On Wed, Aug 2, 2017 at 10:31 AM, Michael B. Klein <mbkl...@gmail.com> wrote:

> Another observation: After bringing the cluster back up just now, the
> "1-in-3 nodes don't get the updates" issue persists, even with the cloud
> diagram showing 3 nodes, all green.
>
> On Wed, Aug 2, 2017 at 9:56 AM, Michael B. Klein <mbkl...@gmail.com>
> wrote:
>
>> Thanks for your responses, Shawn and Erick.
>>
>> Some clarification questions, but first a description of my
>> (non-standard) use case:
>>
>> My Zookeeper/SolrCloud cluster is running on Amazon AWS. Things are
>> working well so far on the production cluster (knock wood); its the staging
>> cluster that's giving me fits. Here's why: In order to save money, I have
>> the AWS auto-scaler scale the cluster down to zero nodes when it's not in
>> use. Here's the (automated) procedure:
>>
>> SCALE DOWN
>> 1) Call admin/collections?action=BACKUP for each collection to a shared
>> NFS volume
>> 2) Shut down all the nodes
>>
>> SCALE UP
>> 1) Spin up 2 Zookeeper nodes and wait for them to stabilize
>> 2) Spin up 3 Solr nodes and wait for them to show up under Zookeeper's
>> live_nodes
>> 3) Call admin/collections?action=RESTORE to put all the collections back
>>
>> This has been working very well, for the most part, with the following
>> complications/observations:
>>
>> 1) If I don't optimize each collection right before BACKUP, the backup
>> fails (see the attached solr_backup_error.json).
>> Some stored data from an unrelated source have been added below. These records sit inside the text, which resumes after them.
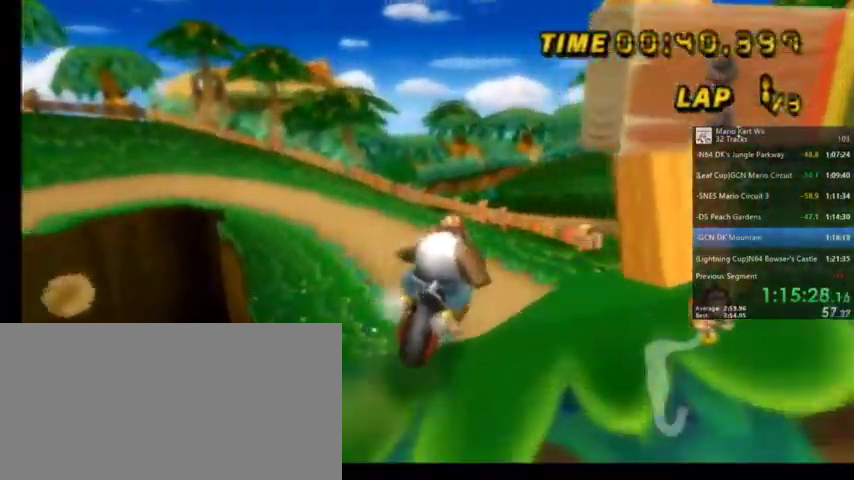
{"buttons": ["A"], "left_stick": "up-right", "right_stick": "center", "events": [[67, "R1", "up"], [167, "left_stick", "center"], [467, "left_stick", "up-right"]]}
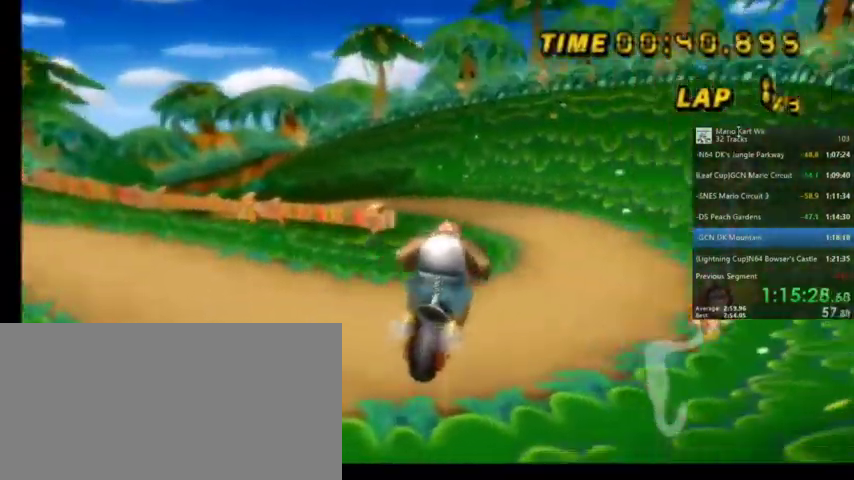
{"buttons": ["A", "R1"], "left_stick": "up-right", "right_stick": "center", "events": [[66, "left_stick", "center"], [433, "left_stick", "up-right"], [467, "R1", "down"]]}
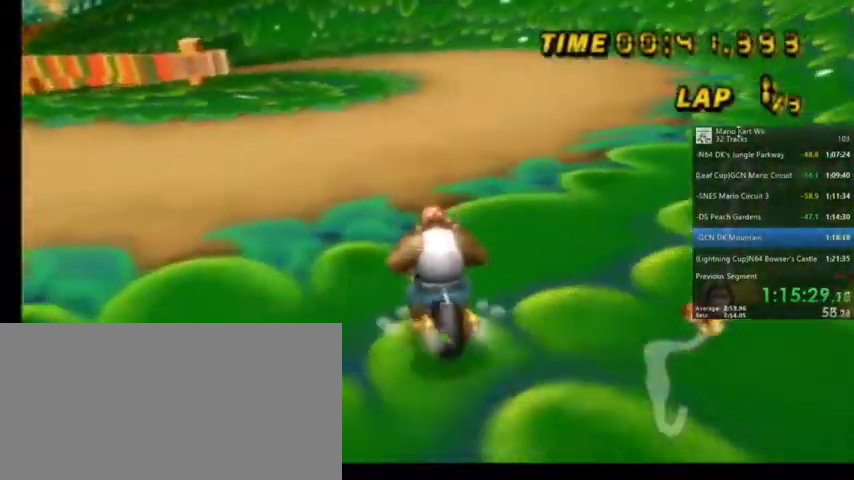
{"buttons": ["A", "R1"], "left_stick": "up-left", "right_stick": "center", "events": [[300, "R1", "up"], [300, "left_stick", "up-left"], [367, "R1", "down"]]}
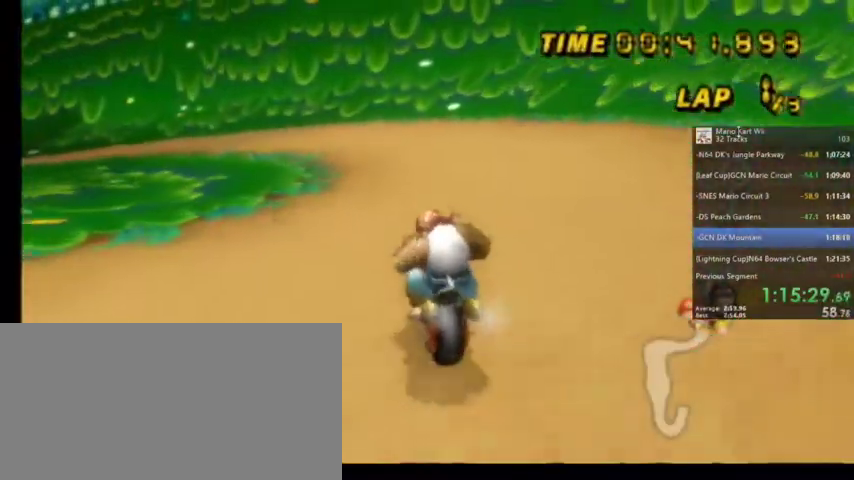
{"buttons": ["A", "R1"], "left_stick": "up-left", "right_stick": "center", "events": []}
>> 2) If I don't specify a replicationFactor during RESTORE, the admin
>> interface's Cloud diagram only shows one active node per collection. Is
>> this expected? Am I required to specify the replicationFactor unless I'm
>> using a shared HDFS volume for solr data?
>> 3) If I don't specify maxShardsPerNode=1 during RESTORE, I get a warning
>> message in the response, even though the restore seems to succeed.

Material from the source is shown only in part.